In September, Blue Caliente and Blue Moon Big Band once again perform at the Maryland Wine Festival.
In March, trumpet soloist Mark Kelly leaves the band for a cruise ship gig!
In May, pianist Eric Byrd adds to his already busy schedule when he accepts a music leadership position at a church. In addition to teaching at two schools and running his own trio, the added commitment compels him to leave Blue Moon. The band is fortunate to welcome the incredibly talented Jan Abbott as his replacement.
Later that month, Blue Moon Big Band teams up again with partner group Big Band Caliente for a "Hot and Cool" big band concert at the Carroll Arts Center in Westminster, MD. This event also marks the final performance for long time Blue Moon trombonist Todd Clontz who leaves the band due to the demands of family commitments. He had been with the group since 1998.
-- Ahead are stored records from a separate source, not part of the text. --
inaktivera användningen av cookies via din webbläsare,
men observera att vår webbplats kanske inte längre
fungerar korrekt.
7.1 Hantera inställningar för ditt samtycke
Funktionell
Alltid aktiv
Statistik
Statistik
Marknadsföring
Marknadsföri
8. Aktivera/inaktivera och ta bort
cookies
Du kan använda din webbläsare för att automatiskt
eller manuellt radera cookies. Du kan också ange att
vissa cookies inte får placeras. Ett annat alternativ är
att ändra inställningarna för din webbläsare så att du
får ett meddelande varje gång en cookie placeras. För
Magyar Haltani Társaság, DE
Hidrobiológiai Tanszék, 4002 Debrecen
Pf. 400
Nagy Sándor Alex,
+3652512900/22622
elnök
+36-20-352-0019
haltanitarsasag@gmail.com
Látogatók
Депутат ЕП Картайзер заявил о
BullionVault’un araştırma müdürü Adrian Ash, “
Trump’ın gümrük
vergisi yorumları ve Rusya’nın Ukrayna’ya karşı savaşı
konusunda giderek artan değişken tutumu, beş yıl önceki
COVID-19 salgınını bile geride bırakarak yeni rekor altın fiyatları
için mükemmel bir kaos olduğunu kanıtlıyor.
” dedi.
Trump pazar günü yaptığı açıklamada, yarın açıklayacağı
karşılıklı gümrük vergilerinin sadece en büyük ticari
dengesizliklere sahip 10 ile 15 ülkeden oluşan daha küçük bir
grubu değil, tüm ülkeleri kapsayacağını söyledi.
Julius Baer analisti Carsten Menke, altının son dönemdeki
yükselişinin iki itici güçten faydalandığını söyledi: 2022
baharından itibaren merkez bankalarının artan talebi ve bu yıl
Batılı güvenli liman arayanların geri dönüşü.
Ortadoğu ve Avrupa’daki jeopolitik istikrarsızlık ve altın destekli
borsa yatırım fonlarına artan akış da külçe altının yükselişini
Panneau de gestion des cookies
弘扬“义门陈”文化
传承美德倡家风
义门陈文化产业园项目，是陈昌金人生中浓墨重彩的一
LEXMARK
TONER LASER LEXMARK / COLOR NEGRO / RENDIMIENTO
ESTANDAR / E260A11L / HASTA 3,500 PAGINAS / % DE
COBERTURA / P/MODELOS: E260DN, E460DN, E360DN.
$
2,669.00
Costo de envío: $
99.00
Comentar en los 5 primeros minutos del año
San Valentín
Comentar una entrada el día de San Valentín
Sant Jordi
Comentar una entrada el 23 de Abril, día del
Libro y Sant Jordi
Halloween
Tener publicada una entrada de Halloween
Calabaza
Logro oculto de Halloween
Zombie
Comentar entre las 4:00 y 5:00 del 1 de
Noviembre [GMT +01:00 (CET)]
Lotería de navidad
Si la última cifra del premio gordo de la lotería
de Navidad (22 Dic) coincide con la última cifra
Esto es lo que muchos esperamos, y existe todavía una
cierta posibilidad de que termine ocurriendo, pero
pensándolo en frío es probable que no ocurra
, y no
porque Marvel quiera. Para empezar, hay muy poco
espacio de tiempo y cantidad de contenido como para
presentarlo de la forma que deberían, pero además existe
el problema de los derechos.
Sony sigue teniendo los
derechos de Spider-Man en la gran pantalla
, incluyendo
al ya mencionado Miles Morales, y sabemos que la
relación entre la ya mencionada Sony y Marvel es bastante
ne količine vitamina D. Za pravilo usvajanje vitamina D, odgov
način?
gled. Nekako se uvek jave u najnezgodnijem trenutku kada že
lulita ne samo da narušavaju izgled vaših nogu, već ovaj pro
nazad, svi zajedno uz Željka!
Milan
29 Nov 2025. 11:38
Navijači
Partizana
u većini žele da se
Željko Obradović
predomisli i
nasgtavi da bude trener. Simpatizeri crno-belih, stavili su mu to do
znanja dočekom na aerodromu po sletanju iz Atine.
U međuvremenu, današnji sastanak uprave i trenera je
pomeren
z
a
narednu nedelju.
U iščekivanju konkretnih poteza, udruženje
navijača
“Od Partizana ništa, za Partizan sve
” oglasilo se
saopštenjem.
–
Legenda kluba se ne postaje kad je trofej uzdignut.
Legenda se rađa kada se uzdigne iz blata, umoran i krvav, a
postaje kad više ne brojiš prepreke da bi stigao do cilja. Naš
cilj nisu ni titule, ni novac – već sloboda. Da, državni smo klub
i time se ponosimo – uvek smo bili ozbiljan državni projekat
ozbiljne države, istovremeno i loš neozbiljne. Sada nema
In June, audience favorite Katie Lowdowski decides to leave the band shortly after earning her pharmacy degree. The demands of a new job and plans to start a family drive her decision. Her final performance comes at the Spanish Ballroom in Glen Echo, MD on June 4. The band welcomes Dan Wallace as her replacement later in the month.
Also in June, the band welcomes new Jorge Ayala (trumpet), who has been sitting in with the band on occasion throughout the past year, as a full-time member.
On June 18, Blue Moon Big Band performs at Naylor Wine Cellars in Stewartstown, PA. It is the band's 19th engagement at the venue over a period of 10 consecutive years.
In August, the band welcomes Charlie Doherty to the group as its new lead trombonist. 
In October, the band officially welcomes Mark Alves (who has been sitting in with the band since early in the year to the trombone section.